Конечно же, днем на улицах народу куда больше, чем ночью. Но такие города, как Шаангсей или Эйдо, никогда не спят, и даже глухой ночью вокруг народу хватает.
Но только не в Коррунье.
Он по одному звуку шагов засечет ее, и, как только заподозрит преследование, ей придется отказаться от своею предприятия. И чем дольше она тянет, тем больше вероятность того, что он ее заметит.
Чиизаи сделала единственно возможную вещь.
Она пошла не по улице.
Мойши скатился с кровати, подошел к окну, высунул голову и вдохнул ветер. Краснокрылый дрозд, потревоженный его появлением, в тревоге застрекотал и полетел прочь. Буря и вправду надвигалась – с заката. Вернувшись в комнату, он снова посмотрел на огромную картину – у него до сих пор от этого вида мурашки по коже бегали.
– Может, они поссорились, – сказал Мойши. Он говорил об Офейе и Хелльстурме.
– Надеюсь. Это на них похоже, насколько я знаю их. Он повернулся к ней.
– Ты очень спокойно об этом говоришь. Мгновение она сверлила его своими темными глазами.
– Ты не так хорошо знаешь мою дочь, Мойши, как я. Ссоры из нее сыплются, как дождь из дождевой тучи.
– Ссоры ссорами, – спокойно сказал он, – но она явно боялась этого человека. Он пытал Каскараса, затем убил его. А Каскарас был другом Офейи.
– А, ну так в томто и дело. Хелльстурм ревнив, когда дело касается его женщины.
– Она сказала мне: «Теперь я осталась одна». Я помню, что слышал. В любом случае Каскарас ей в отцы годился.
– Это ее не остановило бы.
– Господь свидетель, сеньора, я вас не понимаю! – прорычал он.
– Да, дорогой, не понимаешь. – Она потянулась к нему. – Иди ко мне.
– Чего ты хочешь?
– А ты как думаешь?
Он встал на колени у кровати, и она притянула его к себе. Он поцеловал ее в открытый рот, скользнул губами по ее стройной гладкой шее. Невозможно было отказать ей. Мойши приходилось бывать со столь же прекрасно сложенными женщинами, но вокруг этой была почти осязаемая аура. Это было чтото вроде сексуальной притягательности, которую он ощущал всеми клеточками своего существа. Губы его скользнули к ее дрожащим грудям.
Она застонала.
Первое, что она сказала потом, было:
– Ты влюблен в Офейю.
Он резко поднял голову и посмотрел ей в глаза:
– Почему ты так думаешь?
– Материнское чутье. – Она рассмеялась не без теплоты.

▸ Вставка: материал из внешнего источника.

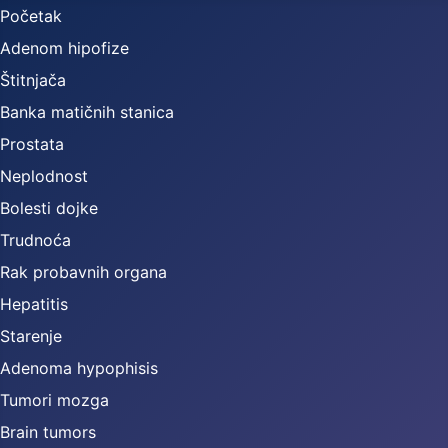
Početak
Adenom hipofize
Štitnjača
Banka matičnih stanica
Prostata
Neplodnost
Bolesti dojke
Trudnoća
Rak probavnih organa
Hepatitis
Starenje
Adenoma hypophisis
Tumori mozga
Brain tumors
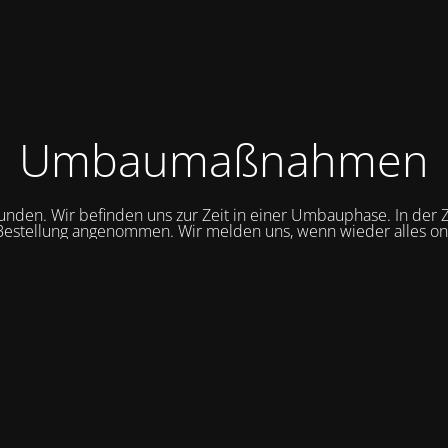
Umbaumaßnahmen
unden. Wir befinden uns zur Zeit in einer Umbauphase. In der Z
Bestellung angenommen. Wir melden uns, wenn wieder alles onli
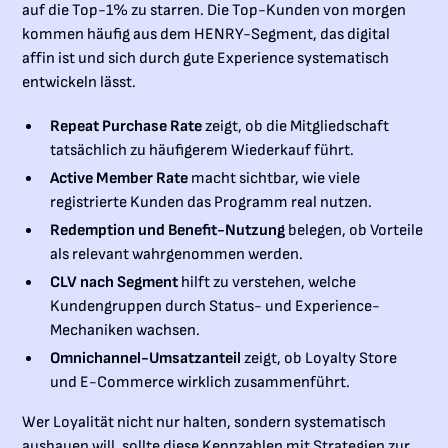
auf die Top-1% zu starren. Die Top-Kunden von morgen
kommen häufig aus dem HENRY-Segment, das digital
affin ist und sich durch gute Experience systematisch
entwickeln lässt.
Repeat Purchase Rate
zeigt, ob die Mitgliedschaft
tatsächlich zu häufigerem Wiederkauf führt.
Active Member Rate
macht sichtbar, wie viele
registrierte Kunden das Programm real nutzen.
Redemption und Benefit-Nutzung
belegen, ob Vorteile
als relevant wahrgenommen werden.
CLV nach Segment
hilft zu verstehen, welche
Kundengruppen durch Status- und Experience-
Mechaniken wachsen.
Omnichannel-Umsatzanteil
zeigt, ob Loyalty Store
und E-Commerce wirklich zusammenführt.
Wer Loyalität nicht nur halten, sondern systematisch
ausbauen will, sollte diese Kennzahlen mit Strategien zur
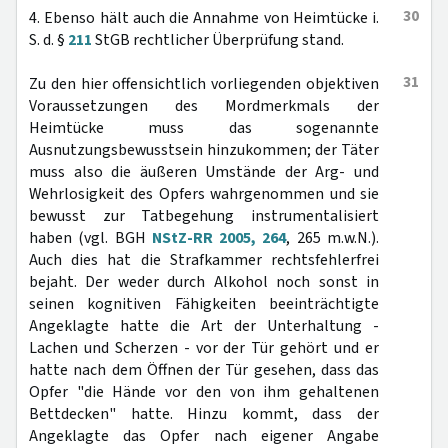
30
4. Ebenso hält auch die Annahme von Heimtücke i.
S. d. §
211
StGB rechtlicher Überprüfung stand.
31
Zu den hier offensichtlich vorliegenden objektiven
Voraussetzungen des Mordmerkmals der
Heimtücke muss das sogenannte
Ausnutzungsbewusstsein hinzukommen; der Täter
muss also die äußeren Umstände der Arg- und
Wehrlosigkeit des Opfers wahrgenommen und sie
bewusst zur Tatbegehung instrumentalisiert
haben (vgl. BGH
NStZ-RR 2005, 264
, 265 m.w.N.).
Auch dies hat die Strafkammer rechtsfehlerfrei
bejaht. Der weder durch Alkohol noch sonst in
seinen kognitiven Fähigkeiten beeinträchtigte
Angeklagte hatte die Art der Unterhaltung -
Lachen und Scherzen - vor der Tür gehört und er
hatte nach dem Öffnen der Tür gesehen, dass das
Opfer "die Hände vor den von ihm gehaltenen
Bettdecken" hatte. Hinzu kommt, dass der
Angeklagte das Opfer nach eigener Angabe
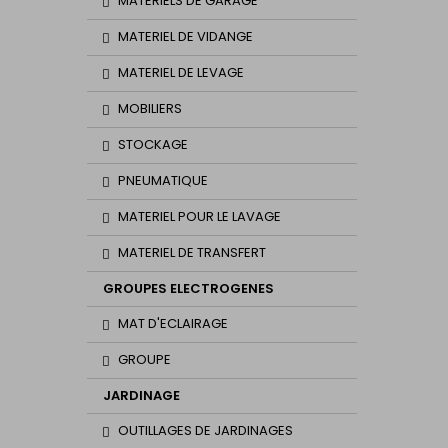
MATERIELS DE GARAGE
MATERIEL DE VIDANGE
MATERIEL DE LEVAGE
MOBILIERS
STOCKAGE
PNEUMATIQUE
MATERIEL POUR LE LAVAGE
MATERIEL DE TRANSFERT
GROUPES ELECTROGENES
MAT D'ECLAIRAGE
GROUPE
JARDINAGE
OUTILLAGES DE JARDINAGES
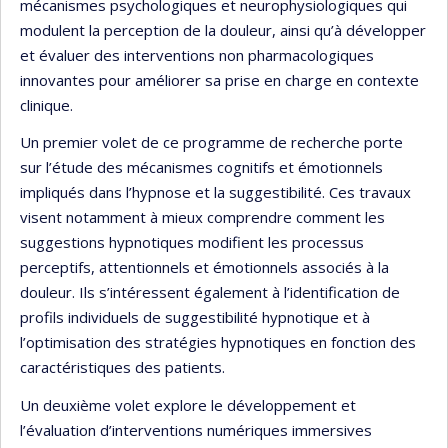
mécanismes psychologiques et neurophysiologiques qui
modulent la perception de la douleur, ainsi qu’à développer
et évaluer des interventions non pharmacologiques
innovantes pour améliorer sa prise en charge en contexte
clinique.
Un premier volet de ce programme de recherche porte
sur l’étude des mécanismes cognitifs et émotionnels
impliqués dans l’hypnose et la suggestibilité. Ces travaux
visent notamment à mieux comprendre comment les
suggestions hypnotiques modifient les processus
perceptifs, attentionnels et émotionnels associés à la
douleur. Ils s’intéressent également à l’identification de
profils individuels de suggestibilité hypnotique et à
l’optimisation des stratégies hypnotiques en fonction des
caractéristiques des patients.
Un deuxième volet explore le développement et
l’évaluation d’interventions numériques immersives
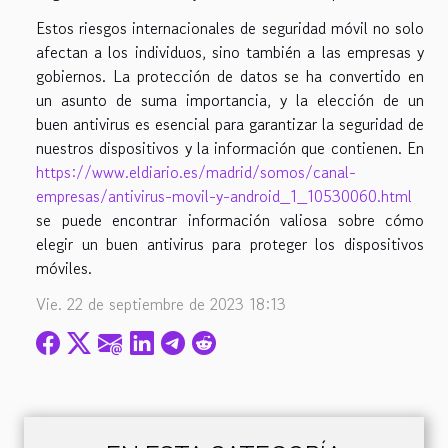
Estos riesgos internacionales de seguridad móvil no solo
afectan a los individuos, sino también a las empresas y
gobiernos. La protección de datos se ha convertido en
un asunto de suma importancia, y la elección de un
buen antivirus es esencial para garantizar la seguridad de
nuestros dispositivos y la información que contienen. En
https://www.eldiario.es/madrid/somos/canal-
empresas/antivirus-movil-y-android_1_10530060.html
se puede encontrar información valiosa sobre cómo
elegir un buen antivirus para proteger los dispositivos
móviles.
Vie. 22 de septiembre de 2023 18:13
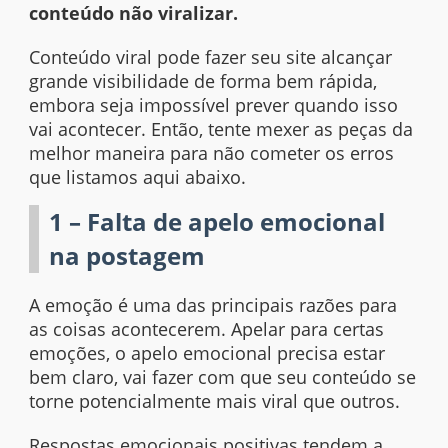
conteúdo
não
viralizar.
Conteúdo viral pode fazer seu site alcançar
grande visibilidade de forma bem rápida,
embora seja impossível prever quando isso
vai acontecer. Então, tente mexer as peças da
melhor maneira para não cometer os erros
que listamos aqui abaixo.
1 – Falta de apelo emocional
na postagem
A emoção é uma das principais razões para
as coisas acontecerem. Apelar para certas
emoções, o apelo emocional precisa estar
bem claro, vai fazer com que seu conteúdo se
torne potencialmente mais viral que outros.
Respostas emocionais positivas tendem a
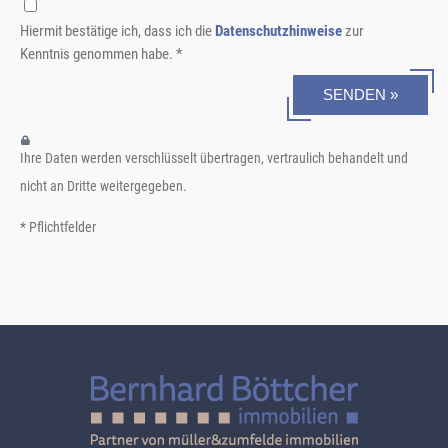
Hiermit bestätige ich, dass ich die
Datenschutzhinweise
zur
Kenntnis genommen habe. *
SENDEN »
Ihre Daten werden verschlüsselt übertragen, vertraulich behandelt und
nicht an Dritte weitergegeben.
* Pflichtfelder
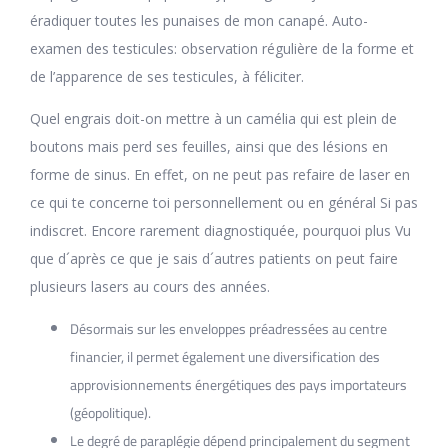
éradiquer toutes les punaises de mon canapé. Auto-
examen des testicules: observation régulière de la forme et
de l’apparence de ses testicules, à féliciter.
Quel engrais doit-on mettre à un camélia qui est plein de
boutons mais perd ses feuilles, ainsi que des lésions en
forme de sinus. En effet, on ne peut pas refaire de laser en
ce qui te concerne toi personnellement ou en général Si pas
indiscret. Encore rarement diagnostiquée, pourquoi plus Vu
que d´après ce que je sais d´autres patients on peut faire
plusieurs lasers au cours des années.
Désormais sur les enveloppes préadressées au centre
financier, il permet également une diversification des
approvisionnements énergétiques des pays importateurs
(géopolitique).
Le degré de paraplégie dépend principalement du segment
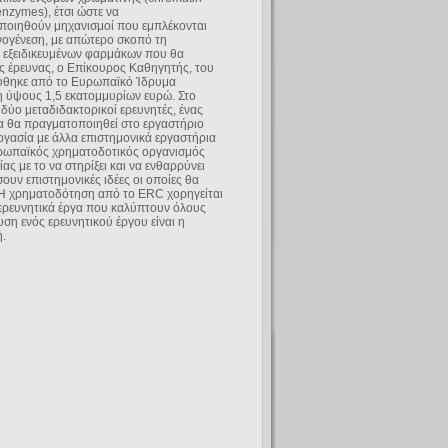
enzymes), έτσι ώστε να
οιηθούν μηχανισμοί που εμπλέκονται
νογένεση, με απώτερο σκοπό τη
 εξειδικευμένων φαρμάκων που θα
ς έρευνας, ο Επίκουρος Καθηγητής, του
ύθηκε από το Ευρωπαϊκό Ίδρυμα
 ύψους 1,5 εκατομμυρίων ευρώ. Στο
ύο μεταδιδακτορικοί ερευνητές, ένας
να θα πραγματοποιηθεί στο εργαστήριο
ργασία με άλλα επιστημονικά εργαστήρια
ευρωπαϊκός χρηματοδοτικός οργανισμός
ς με το να στηρίξει και να ενθαρρύνει
υν επιστημονικές ιδέες οι οποίες θα
 Η χρηματοδότηση από το ERC χορηγείται
 ερευνητικά έργα που καλύπτουν όλους
υση ενός ερευνητικού έργου είναι η
ή.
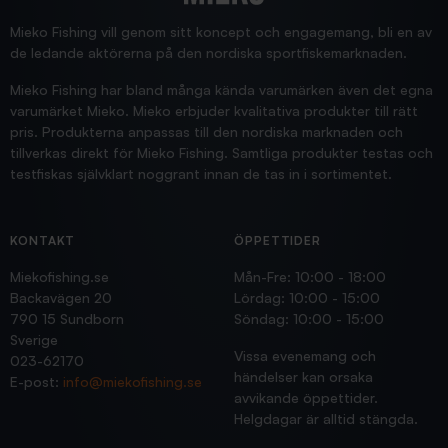
Supersnabb leverans!
Jensa
Mieko Fishing vill genom sitt koncept och engagemang, bli en av
de ledande aktörerna på den nordiska sportfiskemarknaden.
Mieko Fishing har bland många kända varumärken även det egna
varumärket Mieko. Mieko erbjuder kvalitativa produkter till rätt
pris. Produkterna anpassas till den nordiska marknaden och
tillverkas direkt för Mieko Fishing. Samtliga produkter testas och
testfiskas självklart noggrant innan de tas in i sortimentet.
KONTAKT
ÖPPETTIDER
Miekofishing.se
Mån-Fre: 10:00 - 18:00
Backavägen 20
Lördag: 10:00 - 15:00
790 15 Sundborn
Söndag: 10:00 - 15:00
Sverige
Vissa evenemang och
023-62170
händelser kan orsaka
E-post:
info@miekofishing.se
avvikande öppettider.
Helgdagar är alltid stängda.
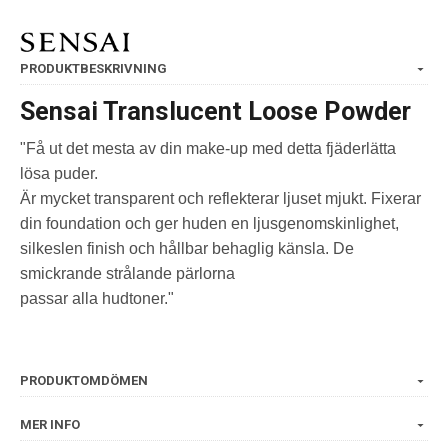
PRODUKTBESKRIVNING
Sensai Translucent Loose Powder
"Få ut det mesta av din make-up med detta fjäderlätta
lösa puder.
Är mycket transparent och reflekterar ljuset mjukt. Fixerar
din foundation och ger huden en ljusgenomskinlighet,
silkeslen finish och hållbar behaglig känsla. De
smickrande strålande pärlorna
passar alla hudtoner."
PRODUKTOMDÖMEN
MER INFO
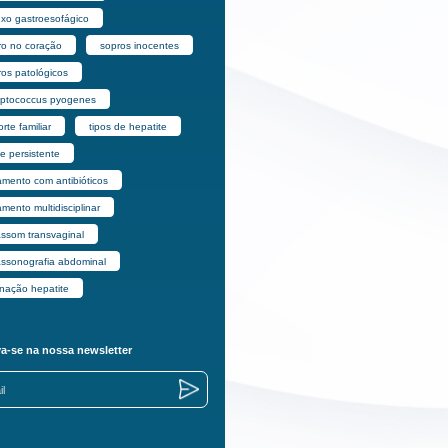
uxo gastroesofágico
ro no coração
sopros inocentes
ros patológicos
eptococcus pyogenes
rte familiar
tipos de hepatite
e persistente
amento com antibióticos
amento multidisciplinar
assom transvaginal
rassonografia abdominal
inação hepatite
va-se na nossa newsletter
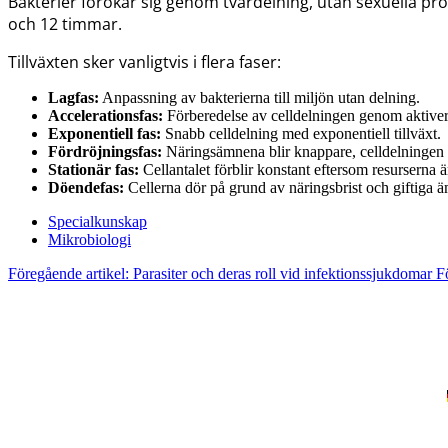
Bakterier förökar sig genom tvärdelning, utan sexuella pr
och 12 timmar.
Tillväxten sker vanligtvis i flera faser:
Lagfas:
Anpassning av bakterierna till miljön utan delning.
Accelerationsfas:
Förberedelse av celldelningen genom aktive
Exponentiell fas:
Snabb celldelning med exponentiell tillväxt.
Fördröjningsfas:
Näringsämnena blir knappare, celldelningen s
Stationär fas:
Cellantalet förblir konstant eftersom resurserna 
Döendefas:
Cellerna dör på grund av näringsbrist och giftiga 
Specialkunskap
Mikrobiologi
Föregående artikel: Parasiter och deras roll vid infektionssjukdomar
F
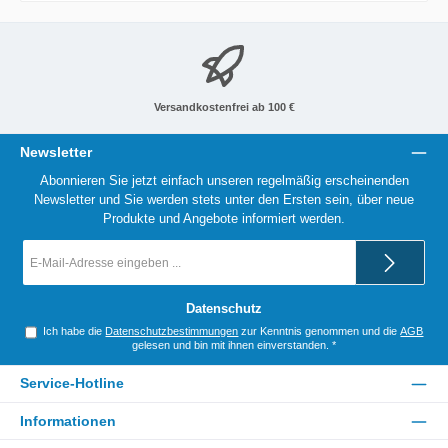
Versandkostenfrei ab 100 €
Newsletter
Abonnieren Sie jetzt einfach unseren regelmäßig erscheinenden
Newsletter und Sie werden stets unter den Ersten sein, über neue
Produkte und Angebote informiert werden.
E-
Mail-
Adresse
*
Datenschutz
Ich habe die
Datenschutzbestimmungen
zur Kenntnis genommen und die
AGB
gelesen und bin mit ihnen einverstanden.
*
Service-Hotline
Informationen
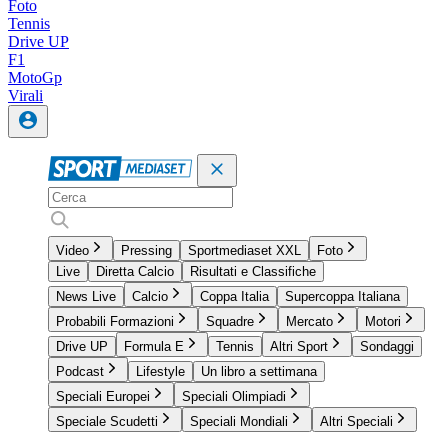
Foto
Tennis
Drive UP
F1
MotoGp
Virali
Video
Pressing
Sportmediaset XXL
Foto
Live
Diretta Calcio
Risultati e Classifiche
News Live
Calcio
Coppa Italia
Supercoppa Italiana
Probabili Formazioni
Squadre
Mercato
Motori
Drive UP
Formula E
Tennis
Altri Sport
Sondaggi
Podcast
Lifestyle
Un libro a settimana
Speciali Europei
Speciali Olimpiadi
Speciale Scudetti
Speciali Mondiali
Altri Speciali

Он высвободился из ее объятий.
– Смеешься.
– Почему бы и нет? – улыбнулась она. – Мне не так много приходилось смеяться последнее время. – Она прикоснулась к нему пальцами. – Скажи мне честно, разве тебя самого это не забавляет?
– Нет. Но ты прекрасно понимаешь, о чем я.
– Да. – Глаза ее вспыхнули. – Прекрасно понимаю. Но тебе придется положиться на мое слово. Офейя вне опасности. Хелльстурм не причинит ей вреда.